Investors are increasingly eyeing Russian assets as potential investment opportunities ahead of Donald Trump’s scheduled call with Vladimir Putin, the Financial Times reported on 17 March.
Hedge funds and brokers are exploring ways to trade Russian bonds and the rouble, betting that sanctions might ease under a potential ceasefire agreement between Russia and Ukraine.
On 18 March, a phone call is scheduled between US President Donald Trump and Russian President Vladimir Putin regarding the end of the war in Ukraine. Before that, Trump’s negotiator Steve Witkoff met with Putin in Moscow, presenting a 30-day ceasefire proposal. Trump called this meeting “very good and productive”.
The US president claimed earlier after a Russian attack and some advances on the battlefield that he would weight significant economic measures against Russia. “Based on the fact that Russia is absolutely ‘pounding’ Ukraine on the battlefield right now, I am strongly considering large-scale banking sanctions and tariffs on Russia until a ceasefire and final settlement agreement on peace is reached,” Trump wrote on his Truth Social platform.
White House spokeswoman Caroline Leavitt said that Trump can impose sanctions “if necessary” on Russia in case the conversation with Putin does not go as he hopes.
“Some of [Trump’s] rhetoric about Russia is erratic, and this is something you have to factor in, but this is about the lifting of sanctions,” Paul McNamara, investment director at GAM, told the FT.
The rouble has surged almost 33% against the dollar this year as markets anticipate a possible end to the three-year war.
Western funds face significant challenges in directly investing in Russian assets due to sanctions. However, some are seeking out previously devalued Russian corporate bonds that are now increasing in value.
“There is definitely some excitement, predominantly in the hedge fund community,” said Roger Mark, fixed-income analyst at investment firm Ninety One.
According to the FT, the international rouble trading volumes have plummeted to barely $50 million weekly, compared to billions of dollars before the war. Some investors have turned to Kazakhstan’s tenge as a proxy for the rouble due to economic ties between the countries.

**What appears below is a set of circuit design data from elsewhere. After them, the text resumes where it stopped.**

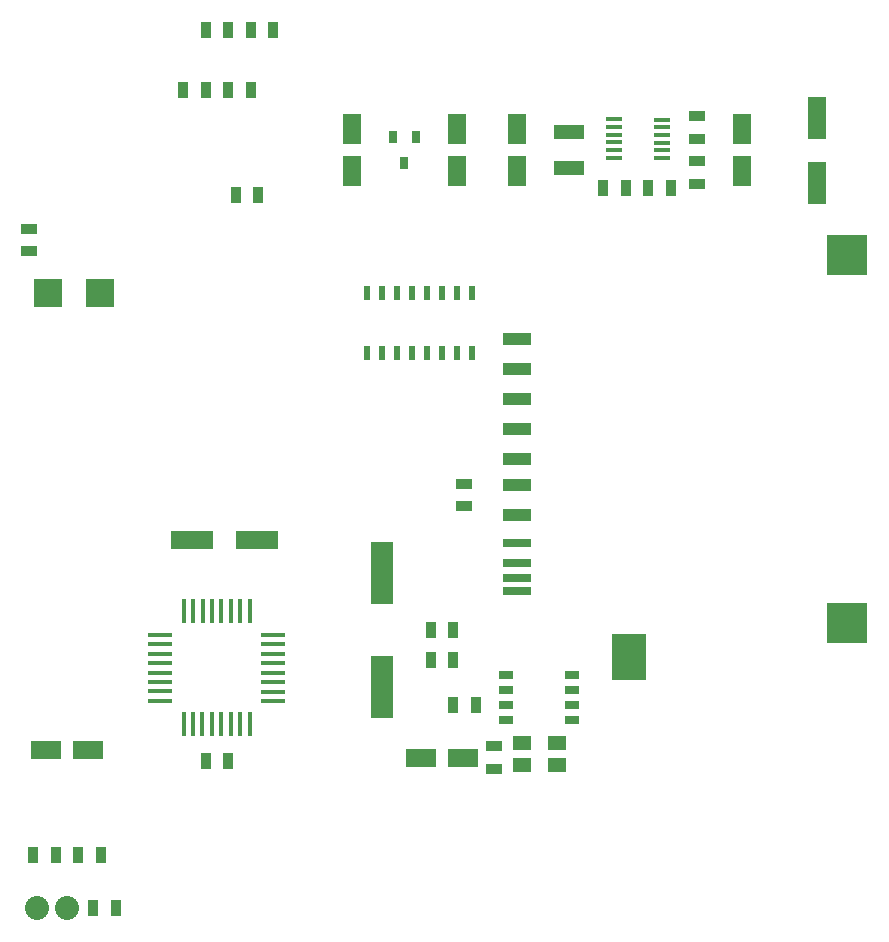
<source format=gtp>
G04 (created by PCBNEW (2013-07-07 BZR 4022)-stable) date 29/12/2014 16:28:22*
%MOIN*%
G04 Gerber Fmt 3.4, Leading zero omitted, Abs format*
%FSLAX34Y34*%
G01*
G70*
G90*
G04 APERTURE LIST*
%ADD10C,0.00590551*%
%ADD11R,0.11811X0.15748*%
%ADD12R,0.0944X0.0944*%
%ADD13R,0.059X0.0472*%
%ADD14R,0.0945X0.0394*%
%ADD15R,0.0945X0.0315*%
%ADD16R,0.1378X0.1378*%
%ADD17R,0.035X0.055*%
%ADD18R,0.055X0.017*%
%ADD19R,0.063X0.1024*%
%ADD20R,0.1024X0.063*%
%ADD21R,0.076X0.21*%
%ADD22R,0.02X0.045*%
%ADD23R,0.05X0.025*%
%ADD24R,0.055X0.035*%
%ADD25R,0.1417X0.063*%
%ADD26R,0.063X0.1417*%
%ADD27R,0.0177X0.0787*%
%ADD28R,0.0787X0.0177*%
%ADD29R,0.0315X0.0394*%
%ADD30R,0.1X0.05*%
%ADD31C,0.08*%
G04 APERTURE END LIST*
G54D10*
G54D11*
X60500Y-46900D03*
G54D12*
X41134Y-34750D03*
X42866Y-34750D03*
G54D13*
X58070Y-49750D03*
X56930Y-49750D03*
X58070Y-50500D03*
X56930Y-50500D03*
G54D14*
X56750Y-37300D03*
X56750Y-38300D03*
X56750Y-39300D03*
X56750Y-40300D03*
X56750Y-41150D03*
X56750Y-42150D03*
G54D15*
X56750Y-43100D03*
X56750Y-43750D03*
G54D14*
X56750Y-36300D03*
G54D15*
X56750Y-44250D03*
X56750Y-44700D03*
G54D16*
X67750Y-45750D03*
X67750Y-33500D03*
G54D17*
X59625Y-31250D03*
X60375Y-31250D03*
G54D18*
X61600Y-30260D03*
X61600Y-30010D03*
X61600Y-29750D03*
X61600Y-29500D03*
X61600Y-29240D03*
X61600Y-28985D03*
X59975Y-28975D03*
X59975Y-29230D03*
X59975Y-29485D03*
X59975Y-29740D03*
X59975Y-30000D03*
X59975Y-30255D03*
G54D19*
X54750Y-30709D03*
X54750Y-29291D03*
X51250Y-30709D03*
X51250Y-29291D03*
X56750Y-30709D03*
X56750Y-29291D03*
G54D20*
X42459Y-50000D03*
X41041Y-50000D03*
G54D17*
X53875Y-46000D03*
X54625Y-46000D03*
X41375Y-53500D03*
X40625Y-53500D03*
G54D19*
X64250Y-30709D03*
X64250Y-29291D03*
G54D21*
X52250Y-44100D03*
X52250Y-47900D03*
G54D22*
X51750Y-36750D03*
X52250Y-36750D03*
X52750Y-36750D03*
X53250Y-36750D03*
X53750Y-36750D03*
X54250Y-36750D03*
X54750Y-36750D03*
X55250Y-36750D03*
X55250Y-34750D03*
X54750Y-34750D03*
X54250Y-34750D03*
X53750Y-34750D03*
X53250Y-34750D03*
X52750Y-34750D03*
X52250Y-34750D03*
X51750Y-34750D03*
G54D23*
X58600Y-49000D03*
X58600Y-48500D03*
X58600Y-48000D03*
X58600Y-47500D03*
X56400Y-47500D03*
X56400Y-48000D03*
X56400Y-48500D03*
X56400Y-49000D03*
G54D24*
X55000Y-41875D03*
X55000Y-41125D03*
G54D17*
X47125Y-28000D03*
X47875Y-28000D03*
X45625Y-28000D03*
X46375Y-28000D03*
X47875Y-26000D03*
X48625Y-26000D03*
X46375Y-26000D03*
X47125Y-26000D03*
G54D24*
X62750Y-29625D03*
X62750Y-28875D03*
G54D17*
X42875Y-53500D03*
X42125Y-53500D03*
X43375Y-55250D03*
X42625Y-55250D03*
X47375Y-31500D03*
X48125Y-31500D03*
G54D24*
X56000Y-50625D03*
X56000Y-49875D03*
G54D17*
X61125Y-31250D03*
X61875Y-31250D03*
G54D24*
X62750Y-31125D03*
X62750Y-30375D03*
G54D17*
X54625Y-48500D03*
X55375Y-48500D03*
G54D25*
X48083Y-43000D03*
X45917Y-43000D03*
G54D24*
X40500Y-33375D03*
X40500Y-32625D03*
G54D20*
X54959Y-50250D03*
X53541Y-50250D03*
G54D17*
X47125Y-50350D03*
X46375Y-50350D03*
G54D26*
X66750Y-28917D03*
X66750Y-31083D03*
G54D17*
X53875Y-47000D03*
X54625Y-47000D03*
G54D27*
X47843Y-49146D03*
X47528Y-49146D03*
X47213Y-49146D03*
X46898Y-49146D03*
X46583Y-49146D03*
X46268Y-49146D03*
X45953Y-49146D03*
X45638Y-49146D03*
X45640Y-45380D03*
X47850Y-45380D03*
X47530Y-45380D03*
X47210Y-45380D03*
X46900Y-45380D03*
X46580Y-45380D03*
X46270Y-45380D03*
X45950Y-45380D03*
G54D28*
X44850Y-48362D03*
X44850Y-48048D03*
X44850Y-47732D03*
X44850Y-47418D03*
X44850Y-47102D03*
X44850Y-46788D03*
X44850Y-46472D03*
X44850Y-46158D03*
X48630Y-48360D03*
X48630Y-48050D03*
X48630Y-47730D03*
X48630Y-47420D03*
X48630Y-47110D03*
X48630Y-46790D03*
X48630Y-46470D03*
X48630Y-46150D03*
G54D29*
X53000Y-30433D03*
X52625Y-29567D03*
X53375Y-29567D03*
G54D30*
X58500Y-29400D03*
X58500Y-30600D03*
G54D31*
X41750Y-55250D03*
X40750Y-55250D03*
M02*

</source>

Banks and brokers are offering alternative investment vehicles that avoid direct exposure to Russia. These non-deliverable forwards (NDFs) allow investors to wager on rouble movements while settling transactions in dollars.
The bank recommended going long on roubles using NDFs last month as US-Russia talks began.
Igor Nartov, emerging markets trader at KNG investment bank, confirmed increased interest in these financial instruments. “It seems to be that you phone up when you want to trade [rouble NDFs] and they will offer you levels and dates,” McNamara added.
The investments carry significant risks. If the US tightens sanctions should Moscow reject ceasefire terms, investors could face losses.